Development of a Machine Learning Model to Predict Creativity Ratings for the Video Game New Pokémon Snap
Darian Stapleton
Advisor: Thalia R Goldstein, PhD, Department of Psychology
Committee Members: Philseok Lee, Seth Hudson
Online Location, Online
April 11, 2025, 10:00 AM to 12:00 PM
Abstract:
The measurement of creative outputs and processes is critical to understand how and when creativity occurs. Research in creativity measurement includes a variety of tasks, from basic cognitive exercises to the evaluation of arts pieces and performances. However, along with this variety comes inconsistency in scoring criteria between studies. There are additional measurement struggles when working with child samples, as traditional creativity tasks may not be sufficient to motivate children or evoke their true creative potential. Video games are a creative domain with limited research, but hold promise as an effective way to evaluate children’s (and adults) creativity given their highly motivating design, familiarity, and built-in instruction to reduce task variation. In the present study, a measure of creativity through video games using the consensual assessment technique was executed for the game New Pokémon Snap. A total of 1,000 images from the game’s online interface were gathered and rated by experts. Additionally, a subset of the images were rated by children ages 10-13 to determine whether children can reliably rate creativity in a domain (video games) where they have ample experience.

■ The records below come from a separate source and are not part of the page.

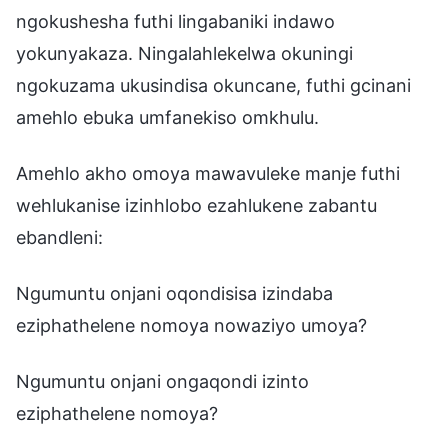
ngokushesha futhi lingabaniki indawo
yokunyakaza. Ningalahlekelwa okuningi
ngokuzama ukusindisa okuncane, futhi gcinani
amehlo ebuka umfanekiso omkhulu.
Amehlo akho omoya mawavuleke manje futhi
wehlukanise izinhlobo ezahlukene zabantu
ebandleni:
Ngumuntu onjani oqondisisa izindaba
eziphathelene nomoya nowaziyo umoya?
Ngumuntu onjani ongaqondi izinto
eziphathelene nomoya?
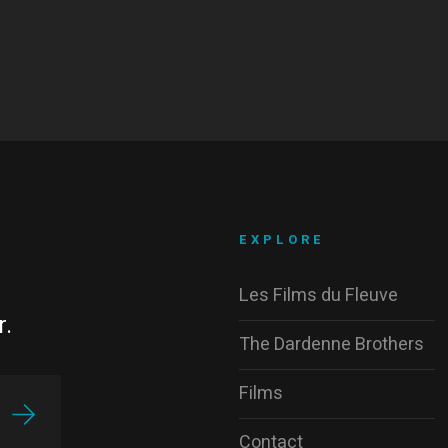
EXPLORE
Les Films du Fleuve
r.
The Dardenne Brothers
Films
Contact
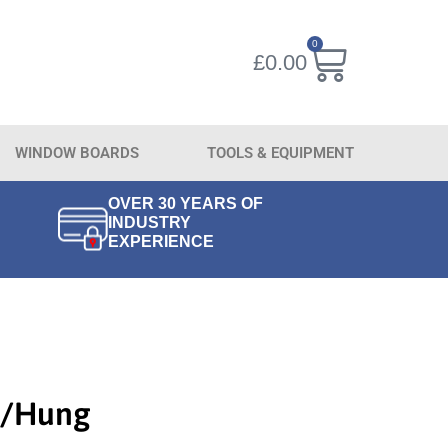
0
£
0.00
WINDOW BOARDS
TOOLS & EQUIPMENT
OVER 30 YEARS OF
INDUSTRY
EXPERIENCE
T/Hung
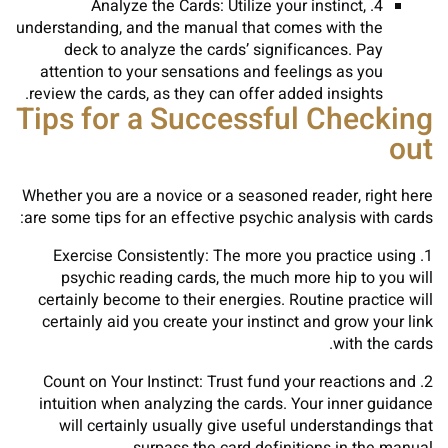
4. Analyze the Cards: Utilize your instinct,
understanding, and the manual that comes with the
deck to analyze the cards’ significances. Pay
attention to your sensations and feelings as you
review the cards, as they can offer added insights.
Tips for a Successful Checking
out
Whether you are a novice or a seasoned reader, right here
are some tips for an effective psychic analysis with cards:
1. Exercise Consistently: The more you practice using
psychic reading cards, the much more hip to you will
certainly become to their energies. Routine practice will
certainly aid you create your instinct and grow your link
with the cards.
2. Count on Your Instinct: Trust fund your reactions and
intuition when analyzing the cards. Your inner guidance
will certainly usually give useful understandings that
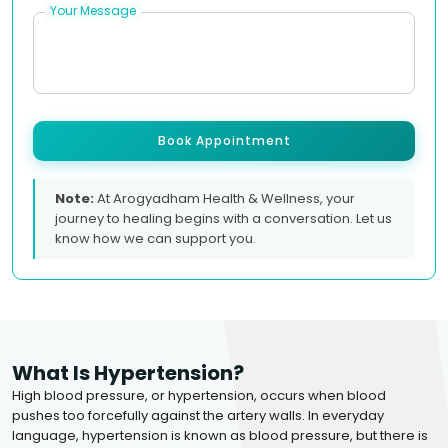
Your Message
Book Appointment
Note:
At Arogyadham Health & Wellness, your
journey to healing begins with a conversation. Let us
know how we can support you.
What Is Hypertension?
High blood pressure, or hypertension, occurs when blood
pushes too forcefully against the artery walls. In everyday
language, hypertension is known as blood pressure, but there is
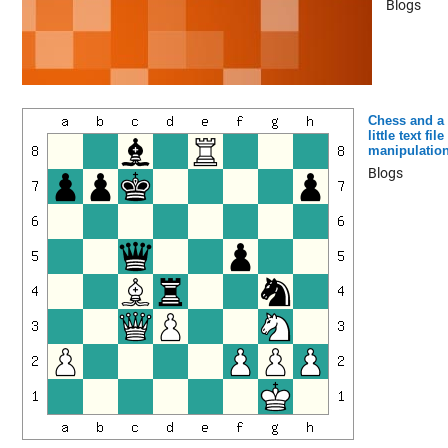
Blogs
Chess and a
little text file
manipulatio
Blogs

To further maximize the ability to replicate this video game-based creativity measure, a vision transformer and two convolutional neural network machine learning models were built to predict the creativity scores based on the game images from New Pokémon Snap, so that new raters are not needed in future uses of this game for creativity measurement. Additionally, a random forest model and support vector machine model were built to predict creativity ratings using other forms game data to evaluate feature importance, indicating what aspects of the video game may be most relevant to player creativity. Both the human ratings and the ratings predicted by the machine learning models were compared to ChatGPT’s performance when prompted to rate the creativity of the images using both zero-shot and few-shot prompts . The model with the best performance was the vision transformer model using the images as the only features. Additionally, adult experts were able to obtain an acceptable level of reliability using the CAT and child raters, while still not reliable enough to be used for the CAT, were much more reliable than expected and did not differ based on gaming experience. Implications of these findings, including the potential for future training in children’s creativity judgement and utility of the vision transformer model in future studies are discussed.